I have this log4j2.xml file:

<?xml version="1.0" encoding="UTF-8"?>
<Configuration xmlns="http://logging.apache.org/log4j/2.0/config">
<Appenders>
    <File name="FILE" fileName="logfile.log" append="true">
        <PatternLayout pattern="%p | [%t] %l | message : %m%n"/>
    </File>
    <Console name="STDOUT" target="SYSTEM_OUT">
        <PatternLayout pattern="%p | [%t] %l | message : %m%n"/>
    </Console>
</Appenders>
</Configuration>

And my goal is to add in the RestEndpoint a unique id with uuid, but i dont know how to add to the xml file...or i have to configure it not in an xml file?

推荐答案

In your application, put the uuid in the ThreadContext:

ThreadContext.put("myUuid", new UUID());

I assume you know where the entry points in your application are where to put and remove these.

In configuration, extract the UUID from the ThreadContext with the %X pattern converter: (also added Loggers to your configuration)

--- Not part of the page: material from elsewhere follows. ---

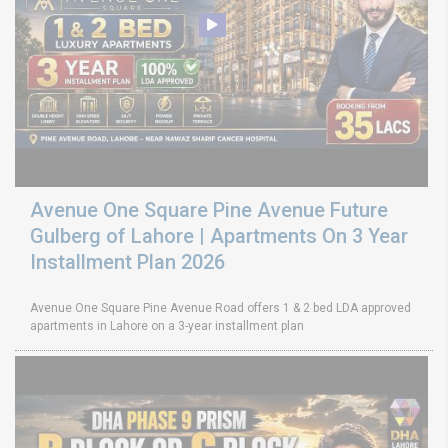
Avenue One Square Pine Avenue Future
Gulberg of Lahore | Apartments On 3 Year
Installment Plan 2026
Avenue One Square Pine Avenue Road offers 1 & 2 bed LDA approved
apartments in Lahore on a 3-year installment plan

<?xml version="1.0" encoding="UTF-8"?>
<Configuration status="warn">
<Appenders>
    <File name="FILE" fileName="logfile.log" append="true">
        <PatternLayout pattern="%p | [%t] %l | id: %X{myUuid} | message : %m%n"/>
    </File>
    <Console name="STDOUT" target="SYSTEM_OUT">
        <PatternLayout pattern="%p | [%t] %l | id: %X{myUuid} | message : %m%n"/>
    </Console>
</Appenders>

<Loggers>
  <Root level ="trace">
    <AppenderRef ref="STDOUT" />
    <AppenderRef ref="FILE" />
  </Root>
</Loggers>
</Configuration>

其他推荐答案

Feel like there is another solution, which is easier, if what you need is just a unique id for each log record. Check UUID in Log4j doc
The only update is to change the layout in xml file is to add %u{"RANDOM"}.

sample xml configuration

<PatternLayout>
    <pattern>%d{DATE} [%p] UUID:%u{"RANDOM"} (%t) %c: %m%n</pattern>
</PatternLayout>